═══ Supplied data
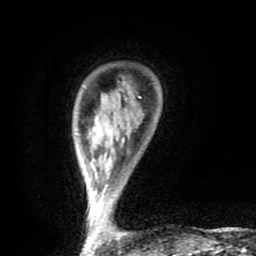
Breast MRI (dynamic contrast-enhanced), one axial slice; position 16 of 80 along the scan axis; cropped to one breast; dynamic contrast-enhanced series, time point 2 of 9 at this slice position (early post-contrast); 1.5 T; TE 4.2 ms, TR 7 ms; 2 mm slice thickness; 256 × 256 image matrix, field of view 160 × 160 mm. Female patient.
Structures marked on this image (semi-automatically segmented with operator editing):
- enhancing-tissue mask used for the functional tumour volume (all voxels passing the contrast-enhancement thresholds inside the analysis volume; usually the tumour): bounding box (x1, y1, x2, y2) in pixels: (88, 96, 194, 254)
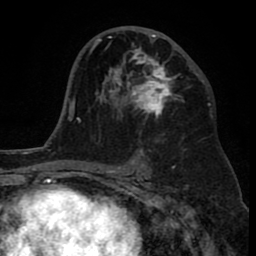
Breast MRI (dynamic contrast-enhanced), one axial slice; slice 47 of 80 in the series (ordered by position); cropped to one breast; dynamic contrast-enhanced series, time point 2 of 8 at this slice position (early post-contrast); 1.5 T; TE 2.6 ms, TR 6.1 ms; 2 mm slice thickness; 256 × 256 image matrix, field of view 160 × 160 mm. Female patient.
Outlined on this slice (semi-automatic segmentation, software-assisted and operator-edited):
- enhancing-tissue mask used for the functional tumour volume (all voxels passing the contrast-enhancement thresholds inside the analysis volume; usually the tumour): bounding box [x1, y1, x2, y2] px = [110, 34, 181, 118]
══════
Your output should be the records above, duplicated exactly and picture-free.

# Answer for the task
Breast MRI (dynamic contrast-enhanced), one axial slice; position 16 of 80 along the scan axis; cropped to one breast; dynamic contrast-enhanced series, time point 2 of 9 at this slice position (early post-contrast); 1.5 T; TE 4.2 ms, TR 7 ms; 2 mm slice thickness; 256 × 256 image matrix, field of view 160 × 160 mm. Female patient.
Structures marked on this image (semi-automatically segmented with operator editing):
- enhancing-tissue mask used for the functional tumour volume (all voxels passing the contrast-enhancement thresholds inside the analysis volume; usually the tumour): bounding box (x1, y1, x2, y2) in pixels: (88, 96, 194, 254)
Breast MRI (dynamic contrast-enhanced), one axial slice; slice 47 of 80 in the series (ordered by position); cropped to one breast; dynamic contrast-enhanced series, time point 2 of 8 at this slice position (early post-contrast); 1.5 T; TE 2.6 ms, TR 6.1 ms; 2 mm slice thickness; 256 × 256 image matrix, field of view 160 × 160 mm. Female patient.
Outlined on this slice (semi-automatic segmentation, software-assisted and operator-edited):
- enhancing-tissue mask used for the functional tumour volume (all voxels passing the contrast-enhancement thresholds inside the analysis volume; usually the tumour): bounding box [x1, y1, x2, y2] px = [110, 34, 181, 118]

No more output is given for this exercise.